Выбрать главу

Все же я несколько вру, несколько преувеличиваю свои бессонницы в Балагане. Я все несколько преувеличиваю, и хорошее и плохое. Люблю гармонию, но нужной для нее золотой середины установить в себе не могу. Иногда мне кажется, что и вся Россия никак не может установить в себе золотой середины: то преувеличивая, то приуменьшая свои силы, мечется из крайности в крайность без какой-либо остановки посередочке. Поэтому и среднего класса, которым так крепка, скажем, Швейцария, у нас нет. Только было начал образовываться в конце того и в начале этого века, задолго до Первой мировой, и на тебе — провалился в Октябрьскую революцию, так до сих пор и не встанет на ноги. В этой золотой середочке, по-моему, вся наша русская загвоздка. Вместо здравого середняка из перестроечной пропасти повылазило и взлетело на собственных самолетах хитроумно-предприимчивое, в основном младопартийное ворье. Сколько раз зарекалась ни о чем таком не думать, но срываюсь, несильная умом, в рассужденческую пропасть.
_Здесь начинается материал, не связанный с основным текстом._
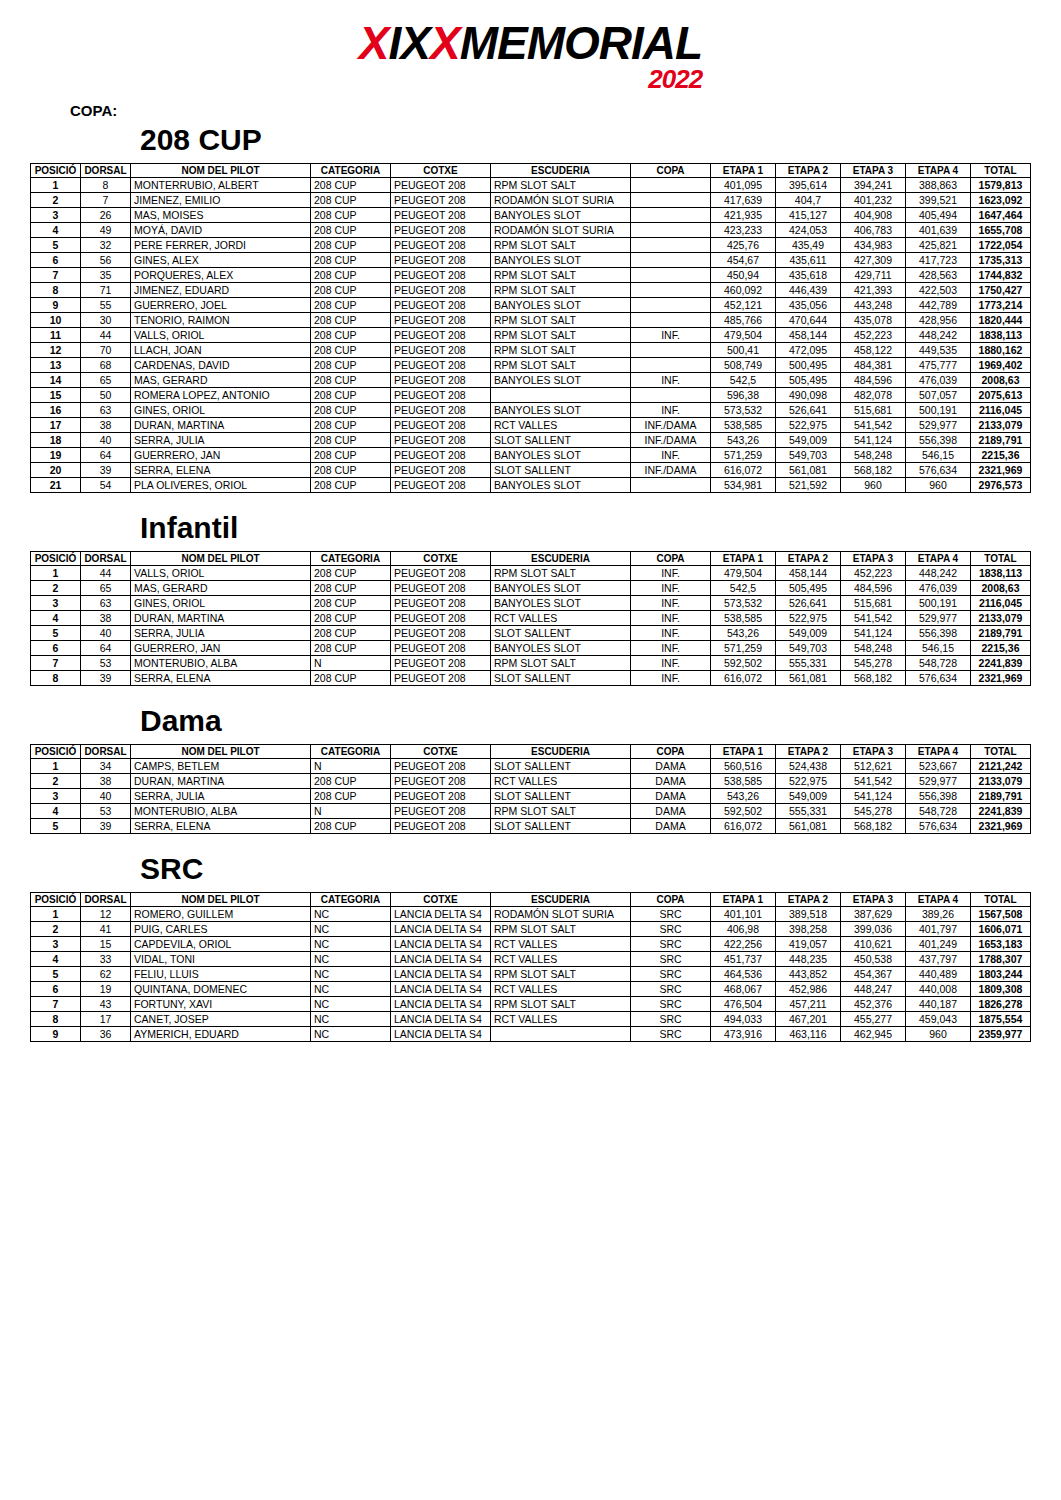XIXXMEMORIAL
2022
COPA:
208 CUP
| POSICIÓ | DORSAL | NOM DEL PILOT | CATEGORIA | COTXE | ESCUDERIA | COPA | ETAPA 1 | ETAPA 2 | ETAPA 3 | ETAPA 4 | TOTAL |
| --- | --- | --- | --- | --- | --- | --- | --- | --- | --- | --- | --- |
| 1 | 8 | MONTERRUBIO, ALBERT | 208 CUP | PEUGEOT 208 | RPM SLOT SALT | | 401,095 | 395,614 | 394,241 | 388,863 | 1579,813 |
| 2 | 7 | JIMENEZ, EMILIO | 208 CUP | PEUGEOT 208 | RODAMÓN SLOT SURIA | | 417,639 | 404,7 | 401,232 | 399,521 | 1623,092 |
| 3 | 26 | MAS, MOISES | 208 CUP | PEUGEOT 208 | BANYOLES SLOT | | 421,935 | 415,127 | 404,908 | 405,494 | 1647,464 |
| 4 | 49 | MOYÁ, DAVID | 208 CUP | PEUGEOT 208 | RODAMÓN SLOT SURIA | | 423,233 | 424,053 | 406,783 | 401,639 | 1655,708 |
| 5 | 32 | PERE FERRER, JORDI | 208 CUP | PEUGEOT 208 | RPM SLOT SALT | | 425,76 | 435,49 | 434,983 | 425,821 | 1722,054 |
| 6 | 56 | GINES, ALEX | 208 CUP | PEUGEOT 208 | BANYOLES SLOT | | 454,67 | 435,611 | 427,309 | 417,723 | 1735,313 |
| 7 | 35 | PORQUERES, ALEX | 208 CUP | PEUGEOT 208 | RPM SLOT SALT | | 450,94 | 435,618 | 429,711 | 428,563 | 1744,832 |
| 8 | 71 | JIMENEZ, EDUARD | 208 CUP | PEUGEOT 208 | RPM SLOT SALT | | 460,092 | 446,439 | 421,393 | 422,503 | 1750,427 |
| 9 | 55 | GUERRERO, JOEL | 208 CUP | PEUGEOT 208 | BANYOLES SLOT | | 452,121 | 435,056 | 443,248 | 442,789 | 1773,214 |
| 10 | 30 | TENORIO, RAIMON | 208 CUP | PEUGEOT 208 | RPM SLOT SALT | | 485,766 | 470,644 | 435,078 | 428,956 | 1820,444 |
| 11 | 44 | VALLS, ORIOL | 208 CUP | PEUGEOT 208 | RPM SLOT SALT | INF. | 479,504 | 458,144 | 452,223 | 448,242 | 1838,113 |
| 12 | 70 | LLACH, JOAN | 208 CUP | PEUGEOT 208 | RPM SLOT SALT | | 500,41 | 472,095 | 458,122 | 449,535 | 1880,162 |
| 13 | 68 | CARDENAS, DAVID | 208 CUP | PEUGEOT 208 | RPM SLOT SALT | | 508,749 | 500,495 | 484,381 | 475,777 | 1969,402 |
| 14 | 65 | MAS, GERARD | 208 CUP | PEUGEOT 208 | BANYOLES SLOT | INF. | 542,5 | 505,495 | 484,596 | 476,039 | 2008,63 |
| 15 | 50 | ROMERA LOPEZ, ANTONIO | 208 CUP | PEUGEOT 208 | | | 596,38 | 490,098 | 482,078 | 507,057 | 2075,613 |
| 16 | 63 | GINES, ORIOL | 208 CUP | PEUGEOT 208 | BANYOLES SLOT | INF. | 573,532 | 526,641 | 515,681 | 500,191 | 2116,045 |
| 17 | 38 | DURAN, MARTINA | 208 CUP | PEUGEOT 208 | RCT VALLES | INF./DAMA | 538,585 | 522,975 | 541,542 | 529,977 | 2133,079 |
| 18 | 40 | SERRA, JULIA | 208 CUP | PEUGEOT 208 | SLOT SALLENT | INF./DAMA | 543,26 | 549,009 | 541,124 | 556,398 | 2189,791 |
| 19 | 64 | GUERRERO, JAN | 208 CUP | PEUGEOT 208 | BANYOLES SLOT | INF. | 571,259 | 549,703 | 548,248 | 546,15 | 2215,36 |
| 20 | 39 | SERRA, ELENA | 208 CUP | PEUGEOT 208 | SLOT SALLENT | INF./DAMA | 616,072 | 561,081 | 568,182 | 576,634 | 2321,969 |
| 21 | 54 | PLA OLIVERES, ORIOL | 208 CUP | PEUGEOT 208 | BANYOLES SLOT | | 534,981 | 521,592 | 960 | 960 | 2976,573 |
Infantil
| POSICIÓ | DORSAL | NOM DEL PILOT | CATEGORIA | COTXE | ESCUDERIA | COPA | ETAPA 1 | ETAPA 2 | ETAPA 3 | ETAPA 4 | TOTAL |
| --- | --- | --- | --- | --- | --- | --- | --- | --- | --- | --- | --- |
| 1 | 44 | VALLS, ORIOL | 208 CUP | PEUGEOT 208 | RPM SLOT SALT | INF. | 479,504 | 458,144 | 452,223 | 448,242 | 1838,113 |
| 2 | 65 | MAS, GERARD | 208 CUP | PEUGEOT 208 | BANYOLES SLOT | INF. | 542,5 | 505,495 | 484,596 | 476,039 | 2008,63 |
| 3 | 63 | GINES, ORIOL | 208 CUP | PEUGEOT 208 | BANYOLES SLOT | INF. | 573,532 | 526,641 | 515,681 | 500,191 | 2116,045 |
| 4 | 38 | DURAN, MARTINA | 208 CUP | PEUGEOT 208 | RCT VALLES | INF. | 538,585 | 522,975 | 541,542 | 529,977 | 2133,079 |
| 5 | 40 | SERRA, JULIA | 208 CUP | PEUGEOT 208 | SLOT SALLENT | INF. | 543,26 | 549,009 | 541,124 | 556,398 | 2189,791 |
| 6 | 64 | GUERRERO, JAN | 208 CUP | PEUGEOT 208 | BANYOLES SLOT | INF. | 571,259 | 549,703 | 548,248 | 546,15 | 2215,36 |
| 7 | 53 | MONTERUBIO, ALBA | N | PEUGEOT 208 | RPM SLOT SALT | INF. | 592,502 | 555,331 | 545,278 | 548,728 | 2241,839 |
| 8 | 39 | SERRA, ELENA | 208 CUP | PEUGEOT 208 | SLOT SALLENT | INF. | 616,072 | 561,081 | 568,182 | 576,634 | 2321,969 |
Dama
| POSICIÓ | DORSAL | NOM DEL PILOT | CATEGORIA | COTXE | ESCUDERIA | COPA | ETAPA 1 | ETAPA 2 | ETAPA 3 | ETAPA 4 | TOTAL |
| --- | --- | --- | --- | --- | --- | --- | --- | --- | --- | --- | --- |
| 1 | 34 | CAMPS, BETLEM | N | PEUGEOT 208 | SLOT SALLENT | DAMA | 560,516 | 524,438 | 512,621 | 523,667 | 2121,242 |
| 2 | 38 | DURAN, MARTINA | 208 CUP | PEUGEOT 208 | RCT VALLES | DAMA | 538,585 | 522,975 | 541,542 | 529,977 | 2133,079 |
| 3 | 40 | SERRA, JULIA | 208 CUP | PEUGEOT 208 | SLOT SALLENT | DAMA | 543,26 | 549,009 | 541,124 | 556,398 | 2189,791 |
| 4 | 53 | MONTERUBIO, ALBA | N | PEUGEOT 208 | RPM SLOT SALT | DAMA | 592,502 | 555,331 | 545,278 | 548,728 | 2241,839 |
| 5 | 39 | SERRA, ELENA | 208 CUP | PEUGEOT 208 | SLOT SALLENT | DAMA | 616,072 | 561,081 | 568,182 | 576,634 | 2321,969 |
SRC
| POSICIÓ | DORSAL | NOM DEL PILOT | CATEGORIA | COTXE | ESCUDERIA | COPA | ETAPA 1 | ETAPA 2 | ETAPA 3 | ETAPA 4 | TOTAL |
| --- | --- | --- | --- | --- | --- | --- | --- | --- | --- | --- | --- |
| 1 | 12 | ROMERO, GUILLEM | NC | LANCIA DELTA S4 | RODAMÓN SLOT SURIA | SRC | 401,101 | 389,518 | 387,629 | 389,26 | 1567,508 |
| 2 | 41 | PUIG, CARLES | NC | LANCIA DELTA S4 | RPM SLOT SALT | SRC | 406,98 | 398,258 | 399,036 | 401,797 | 1606,071 |
| 3 | 15 | CAPDEVILA, ORIOL | NC | LANCIA DELTA S4 | RCT VALLES | SRC | 422,256 | 419,057 | 410,621 | 401,249 | 1653,183 |
| 4 | 33 | VIDAL, TONI | NC | LANCIA DELTA S4 | RCT VALLES | SRC | 451,737 | 448,235 | 450,538 | 437,797 | 1788,307 |
| 5 | 62 | FELIU, LLUIS | NC | LANCIA DELTA S4 | RPM SLOT SALT | SRC | 464,536 | 443,852 | 454,367 | 440,489 | 1803,244 |
| 6 | 19 | QUINTANA, DOMENEC | NC | LANCIA DELTA S4 | RCT VALLES | SRC | 468,067 | 452,986 | 448,247 | 440,008 | 1809,308 |
| 7 | 43 | FORTUNY, XAVI | NC | LANCIA DELTA S4 | RPM SLOT SALT | SRC | 476,504 | 457,211 | 452,376 | 440,187 | 1826,278 |
| 8 | 17 | CANET, JOSEP | NC | LANCIA DELTA S4 | RCT VALLES | SRC | 494,033 | 467,201 | 455,277 | 459,043 | 1875,554 |
| 9 | 36 | AYMERICH, EDUARD | NC | LANCIA DELTA S4 | | SRC | 473,916 | 463,116 | 462,945 | 960 | 2359,977 |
В первую ночь да и в последующие, когда сквозь оранжерейную, похожую на пальмовую, листву сверху пробивался рассвет, я на часок-полтора сладко задремывала. Сейчас, немного подремав, я бодро подымаюсь из балаганной пропасти на божий свет — в кухню, чтобы, как в Москве, попить кофейку с сыром и тянуть одну за другой сигареты «More» в красной упаковке, ожидая заезда за Аллой Демидовой, а потом — к Рильке! Курю длинные, коричневым цветом напоминающие сигары.

А на сигареты «Ява» я перешла еще в 68-м, когда, впервые поехав с Липкиным в Нальчик, забыла запастись «Беломором», а в Нальчике папирос не оказалось. Липкин и до меня ездил в Кабардино-Балкарию, но со мной — трижды. И трижды мы жили в угловом двухкомнатном полулюксе гостиницы в стиле сталинского ампира с колоннами. Эту гостиницу можно назвать более дородной сестрой старого домотворческого корпуса в Переделкине, — почти точно такой же ампир с колоннами и мраморной лестницей.

Там, на Голубых озерах, мы и встретились со Щипахиной, спросившей меня через девять лет: «А как Гитлер боролся с коммунистами?».

В Голубых озерах, в которые я мечтательно пускала сигаретный дым, — в бирюзовой, в тяжелой воде горы и деревья казались небоскребами. Небоскребы я увидела лишь в 89-м году в Нью-Йорке, но они не произвели на меня такого сильного впечатления, как отраженные в Голубых озерах. Почему-то отражение предмета в воде для меня часто привлекательней самого предмета: то ли зыбкость прельстительней четкости, то ли подводность — надводности, то ли невесомость — весу.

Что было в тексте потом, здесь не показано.